> **Assignment**: For each of the items below, output its text line by line, keeping every character, symbol, and line break unchanged.

%%

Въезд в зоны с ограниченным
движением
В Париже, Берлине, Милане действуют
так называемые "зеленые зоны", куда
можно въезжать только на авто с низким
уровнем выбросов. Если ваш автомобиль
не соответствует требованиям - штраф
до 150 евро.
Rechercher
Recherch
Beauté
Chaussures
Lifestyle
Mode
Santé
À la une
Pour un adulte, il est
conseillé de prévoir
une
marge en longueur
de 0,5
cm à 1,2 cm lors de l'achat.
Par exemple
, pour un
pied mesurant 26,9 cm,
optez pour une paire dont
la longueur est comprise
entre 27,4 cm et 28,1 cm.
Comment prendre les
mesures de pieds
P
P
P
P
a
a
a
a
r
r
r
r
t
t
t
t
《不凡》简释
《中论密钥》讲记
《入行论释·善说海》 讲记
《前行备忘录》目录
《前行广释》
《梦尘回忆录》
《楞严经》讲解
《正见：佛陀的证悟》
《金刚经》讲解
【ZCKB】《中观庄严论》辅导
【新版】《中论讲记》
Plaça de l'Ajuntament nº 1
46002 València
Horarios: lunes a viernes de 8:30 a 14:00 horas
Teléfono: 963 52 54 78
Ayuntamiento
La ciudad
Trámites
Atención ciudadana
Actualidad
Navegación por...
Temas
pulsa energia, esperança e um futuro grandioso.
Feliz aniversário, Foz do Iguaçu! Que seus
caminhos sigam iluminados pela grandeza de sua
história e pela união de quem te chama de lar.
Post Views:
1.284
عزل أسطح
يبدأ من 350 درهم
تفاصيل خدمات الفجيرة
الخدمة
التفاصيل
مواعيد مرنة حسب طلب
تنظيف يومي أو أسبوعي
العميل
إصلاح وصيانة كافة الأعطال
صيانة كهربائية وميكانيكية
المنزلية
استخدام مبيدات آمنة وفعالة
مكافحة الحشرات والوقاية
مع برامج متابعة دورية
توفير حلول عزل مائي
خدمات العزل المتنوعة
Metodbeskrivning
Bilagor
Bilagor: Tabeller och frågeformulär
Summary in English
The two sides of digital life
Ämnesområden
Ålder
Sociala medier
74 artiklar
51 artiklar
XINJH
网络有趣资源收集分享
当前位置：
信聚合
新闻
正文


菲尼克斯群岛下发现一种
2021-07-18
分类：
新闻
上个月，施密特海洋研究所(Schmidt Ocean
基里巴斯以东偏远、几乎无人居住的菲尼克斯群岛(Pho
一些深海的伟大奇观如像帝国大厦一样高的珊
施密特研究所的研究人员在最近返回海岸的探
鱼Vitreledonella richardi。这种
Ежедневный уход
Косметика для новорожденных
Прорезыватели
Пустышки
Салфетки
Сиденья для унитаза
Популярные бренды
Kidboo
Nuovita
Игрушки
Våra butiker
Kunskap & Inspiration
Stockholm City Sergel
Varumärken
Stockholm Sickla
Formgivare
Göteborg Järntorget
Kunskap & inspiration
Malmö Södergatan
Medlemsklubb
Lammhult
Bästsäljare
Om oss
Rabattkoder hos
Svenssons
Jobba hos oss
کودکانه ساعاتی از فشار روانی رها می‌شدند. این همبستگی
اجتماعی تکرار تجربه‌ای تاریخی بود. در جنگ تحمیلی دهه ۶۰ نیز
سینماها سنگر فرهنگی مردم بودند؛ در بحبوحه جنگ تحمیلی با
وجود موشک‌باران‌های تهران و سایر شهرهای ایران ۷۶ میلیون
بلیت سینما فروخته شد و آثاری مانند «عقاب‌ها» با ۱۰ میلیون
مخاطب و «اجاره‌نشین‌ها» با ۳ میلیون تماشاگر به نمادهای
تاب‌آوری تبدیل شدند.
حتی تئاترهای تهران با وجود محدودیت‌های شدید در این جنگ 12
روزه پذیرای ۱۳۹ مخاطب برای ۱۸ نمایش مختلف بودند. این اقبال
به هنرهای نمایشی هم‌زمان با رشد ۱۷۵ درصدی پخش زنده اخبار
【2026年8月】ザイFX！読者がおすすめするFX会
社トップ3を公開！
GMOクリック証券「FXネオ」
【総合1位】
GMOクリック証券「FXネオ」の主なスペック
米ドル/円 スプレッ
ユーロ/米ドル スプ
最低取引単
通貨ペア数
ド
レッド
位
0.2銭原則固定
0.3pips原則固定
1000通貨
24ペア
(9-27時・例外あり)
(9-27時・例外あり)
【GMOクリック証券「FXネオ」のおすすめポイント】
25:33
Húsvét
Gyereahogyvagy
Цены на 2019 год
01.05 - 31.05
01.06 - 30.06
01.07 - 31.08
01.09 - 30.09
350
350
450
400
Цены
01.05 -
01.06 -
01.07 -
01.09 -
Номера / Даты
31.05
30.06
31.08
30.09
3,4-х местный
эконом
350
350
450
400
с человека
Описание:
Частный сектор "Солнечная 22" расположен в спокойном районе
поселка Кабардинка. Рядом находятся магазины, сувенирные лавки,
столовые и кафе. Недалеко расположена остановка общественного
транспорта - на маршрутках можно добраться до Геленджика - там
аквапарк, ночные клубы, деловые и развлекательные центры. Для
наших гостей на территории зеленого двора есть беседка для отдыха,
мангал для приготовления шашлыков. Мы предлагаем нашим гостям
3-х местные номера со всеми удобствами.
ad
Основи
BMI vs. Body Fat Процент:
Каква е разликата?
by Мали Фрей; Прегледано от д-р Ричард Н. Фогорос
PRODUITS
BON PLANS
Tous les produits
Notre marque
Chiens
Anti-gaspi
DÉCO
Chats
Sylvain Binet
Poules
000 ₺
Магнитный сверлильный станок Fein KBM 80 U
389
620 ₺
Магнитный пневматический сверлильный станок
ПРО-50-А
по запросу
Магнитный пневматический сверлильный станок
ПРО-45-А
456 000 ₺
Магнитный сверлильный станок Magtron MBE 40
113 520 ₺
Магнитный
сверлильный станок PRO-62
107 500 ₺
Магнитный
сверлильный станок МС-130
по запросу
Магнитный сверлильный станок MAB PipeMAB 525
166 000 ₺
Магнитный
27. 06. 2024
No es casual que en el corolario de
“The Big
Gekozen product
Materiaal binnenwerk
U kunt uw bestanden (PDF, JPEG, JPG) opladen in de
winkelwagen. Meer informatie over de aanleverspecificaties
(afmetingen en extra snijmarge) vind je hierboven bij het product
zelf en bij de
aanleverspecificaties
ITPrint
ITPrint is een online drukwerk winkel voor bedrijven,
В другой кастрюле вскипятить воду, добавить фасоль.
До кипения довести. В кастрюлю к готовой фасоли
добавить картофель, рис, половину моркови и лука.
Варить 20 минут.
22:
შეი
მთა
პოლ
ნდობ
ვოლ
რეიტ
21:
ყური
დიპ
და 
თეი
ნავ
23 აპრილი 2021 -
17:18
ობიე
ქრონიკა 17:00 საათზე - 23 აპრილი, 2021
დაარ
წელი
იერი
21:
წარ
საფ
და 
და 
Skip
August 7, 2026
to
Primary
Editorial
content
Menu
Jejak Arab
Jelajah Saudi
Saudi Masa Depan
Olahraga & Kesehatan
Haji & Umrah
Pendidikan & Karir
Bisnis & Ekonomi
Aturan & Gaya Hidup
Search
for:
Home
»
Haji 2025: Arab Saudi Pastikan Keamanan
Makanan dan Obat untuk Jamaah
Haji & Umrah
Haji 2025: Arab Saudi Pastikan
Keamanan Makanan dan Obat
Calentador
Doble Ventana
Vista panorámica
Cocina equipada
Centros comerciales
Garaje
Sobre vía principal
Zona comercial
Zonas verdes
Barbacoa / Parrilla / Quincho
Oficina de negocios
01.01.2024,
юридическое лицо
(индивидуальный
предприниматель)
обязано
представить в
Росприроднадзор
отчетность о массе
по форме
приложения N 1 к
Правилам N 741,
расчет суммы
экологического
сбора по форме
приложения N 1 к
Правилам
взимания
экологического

%%

> **Final answer**:
Въезд в зоны с ограниченным
движением
В Париже, Берлине, Милане действуют
так называемые "зеленые зоны", куда
можно въезжать только на авто с низким
уровнем выбросов. Если ваш автомобиль
не соответствует требованиям - штраф
до 150 евро.
Rechercher
Recherch
Beauté
Chaussures
Lifestyle
Mode
Santé
À la une
Pour un adulte, il est
conseillé de prévoir
une
marge en longueur
de 0,5
cm à 1,2 cm lors de l'achat.
Par exemple
, pour un
pied mesurant 26,9 cm,
optez pour une paire dont
la longueur est comprise
entre 27,4 cm et 28,1 cm.
Comment prendre les
mesures de pieds
P
P
P
P
a
a
a
a
r
r
r
r
t
t
t
t
《不凡》简释
《中论密钥》讲记
《入行论释·善说海》 讲记
《前行备忘录》目录
《前行广释》
《梦尘回忆录》
《楞严经》讲解
《正见：佛陀的证悟》
《金刚经》讲解
【ZCKB】《中观庄严论》辅导
【新版】《中论讲记》
Plaça de l'Ajuntament nº 1
46002 València
Horarios: lunes a viernes de 8:30 a 14:00 horas
Teléfono: 963 52 54 78
Ayuntamiento
La ciudad
Trámites
Atención ciudadana
Actualidad
Navegación por...
Temas
pulsa energia, esperança e um futuro grandioso.
Feliz aniversário, Foz do Iguaçu! Que seus
caminhos sigam iluminados pela grandeza de sua
história e pela união de quem te chama de lar.
Post Views:
1.284
عزل أسطح
يبدأ من 350 درهم
تفاصيل خدمات الفجيرة
الخدمة
التفاصيل
مواعيد مرنة حسب طلب
تنظيف يومي أو أسبوعي
العميل
إصلاح وصيانة كافة الأعطال
صيانة كهربائية وميكانيكية
المنزلية
استخدام مبيدات آمنة وفعالة
مكافحة الحشرات والوقاية
مع برامج متابعة دورية
توفير حلول عزل مائي
خدمات العزل المتنوعة
Metodbeskrivning
Bilagor
Bilagor: Tabeller och frågeformulär
Summary in English
The two sides of digital life
Ämnesområden
Ålder
Sociala medier
74 artiklar
51 artiklar
XINJH
网络有趣资源收集分享
当前位置：
信聚合
新闻
正文


菲尼克斯群岛下发现一种
2021-07-18
分类：
新闻
上个月，施密特海洋研究所(Schmidt Ocean
基里巴斯以东偏远、几乎无人居住的菲尼克斯群岛(Pho
一些深海的伟大奇观如像帝国大厦一样高的珊
施密特研究所的研究人员在最近返回海岸的探
鱼Vitreledonella richardi。这种
Ежедневный уход
Косметика для новорожденных
Прорезыватели
Пустышки
Салфетки
Сиденья для унитаза
Популярные бренды
Kidboo
Nuovita
Игрушки
Våra butiker
Kunskap & Inspiration
Stockholm City Sergel
Varumärken
Stockholm Sickla
Formgivare
Göteborg Järntorget
Kunskap & inspiration
Malmö Södergatan
Medlemsklubb
Lammhult
Bästsäljare
Om oss
Rabattkoder hos
Svenssons
Jobba hos oss
کودکانه ساعاتی از فشار روانی رها می‌شدند. این همبستگی
اجتماعی تکرار تجربه‌ای تاریخی بود. در جنگ تحمیلی دهه ۶۰ نیز
سینماها سنگر فرهنگی مردم بودند؛ در بحبوحه جنگ تحمیلی با
وجود موشک‌باران‌های تهران و سایر شهرهای ایران ۷۶ میلیون
بلیت سینما فروخته شد و آثاری مانند «عقاب‌ها» با ۱۰ میلیون
مخاطب و «اجاره‌نشین‌ها» با ۳ میلیون تماشاگر به نمادهای
تاب‌آوری تبدیل شدند.
حتی تئاترهای تهران با وجود محدودیت‌های شدید در این جنگ 12
روزه پذیرای ۱۳۹ مخاطب برای ۱۸ نمایش مختلف بودند. این اقبال
به هنرهای نمایشی هم‌زمان با رشد ۱۷۵ درصدی پخش زنده اخبار
【2026年8月】ザイFX！読者がおすすめするFX会
社トップ3を公開！
GMOクリック証券「FXネオ」
【総合1位】
GMOクリック証券「FXネオ」の主なスペック
米ドル/円 スプレッ
ユーロ/米ドル スプ
最低取引単
通貨ペア数
ド
レッド
位
0.2銭原則固定
0.3pips原則固定
1000通貨
24ペア
(9-27時・例外あり)
(9-27時・例外あり)
【GMOクリック証券「FXネオ」のおすすめポイント】
25:33
Húsvét
Gyereahogyvagy
Цены на 2019 год
01.05 - 31.05
01.06 - 30.06
01.07 - 31.08
01.09 - 30.09
350
350
450
400
Цены
01.05 -
01.06 -
01.07 -
01.09 -
Номера / Даты
31.05
30.06
31.08
30.09
3,4-х местный
эконом
350
350
450
400
с человека
Описание:
Частный сектор "Солнечная 22" расположен в спокойном районе
поселка Кабардинка. Рядом находятся магазины, сувенирные лавки,
столовые и кафе. Недалеко расположена остановка общественного
транспорта - на маршрутках можно добраться до Геленджика - там
аквапарк, ночные клубы, деловые и развлекательные центры. Для
наших гостей на территории зеленого двора есть беседка для отдыха,
мангал для приготовления шашлыков. Мы предлагаем нашим гостям
3-х местные номера со всеми удобствами.
ad
Основи
BMI vs. Body Fat Процент:
Каква е разликата?
by Мали Фрей; Прегледано от д-р Ричард Н. Фогорос
PRODUITS
BON PLANS
Tous les produits
Notre marque
Chiens
Anti-gaspi
DÉCO
Chats
Sylvain Binet
Poules
000 ₺
Магнитный сверлильный станок Fein KBM 80 U
389
620 ₺
Магнитный пневматический сверлильный станок
ПРО-50-А
по запросу
Магнитный пневматический сверлильный станок
ПРО-45-А
456 000 ₺
Магнитный сверлильный станок Magtron MBE 40
113 520 ₺
Магнитный
сверлильный станок PRO-62
107 500 ₺
Магнитный
сверлильный станок МС-130
по запросу
Магнитный сверлильный станок MAB PipeMAB 525
166 000 ₺
Магнитный
27. 06. 2024
No es casual que en el corolario de
“The Big
Gekozen product
Materiaal binnenwerk
U kunt uw bestanden (PDF, JPEG, JPG) opladen in de
winkelwagen. Meer informatie over de aanleverspecificaties
(afmetingen en extra snijmarge) vind je hierboven bij het product
zelf en bij de
aanleverspecificaties
ITPrint
ITPrint is een online drukwerk winkel voor bedrijven,
В другой кастрюле вскипятить воду, добавить фасоль.
До кипения довести. В кастрюлю к готовой фасоли
добавить картофель, рис, половину моркови и лука.
Варить 20 минут.
22:
შეი
მთა
პოლ
ნდობ
ვოლ
რეიტ
21:
ყური
დიპ
და 
თეი
ნავ
23 აპრილი 2021 -
17:18
ობიე
ქრონიკა 17:00 საათზე - 23 აპრილი, 2021
დაარ
წელი
იერი
21:
წარ
საფ
და 
და 
Skip
August 7, 2026
to
Primary
Editorial
content
Menu
Jejak Arab
Jelajah Saudi
Saudi Masa Depan
Olahraga & Kesehatan
Haji & Umrah
Pendidikan & Karir
Bisnis & Ekonomi
Aturan & Gaya Hidup
Search
for:
Home
»
Haji 2025: Arab Saudi Pastikan Keamanan
Makanan dan Obat untuk Jamaah
Haji & Umrah
Haji 2025: Arab Saudi Pastikan
Keamanan Makanan dan Obat
Calentador
Doble Ventana
Vista panorámica
Cocina equipada
Centros comerciales
Garaje
Sobre vía principal
Zona comercial
Zonas verdes
Barbacoa / Parrilla / Quincho
Oficina de negocios
01.01.2024,
юридическое лицо
(индивидуальный
предприниматель)
обязано
представить в
Росприроднадзор
отчетность о массе
по форме
приложения N 1 к
Правилам N 741,
расчет суммы
экологического
сбора по форме
приложения N 1 к
Правилам
взимания
экологического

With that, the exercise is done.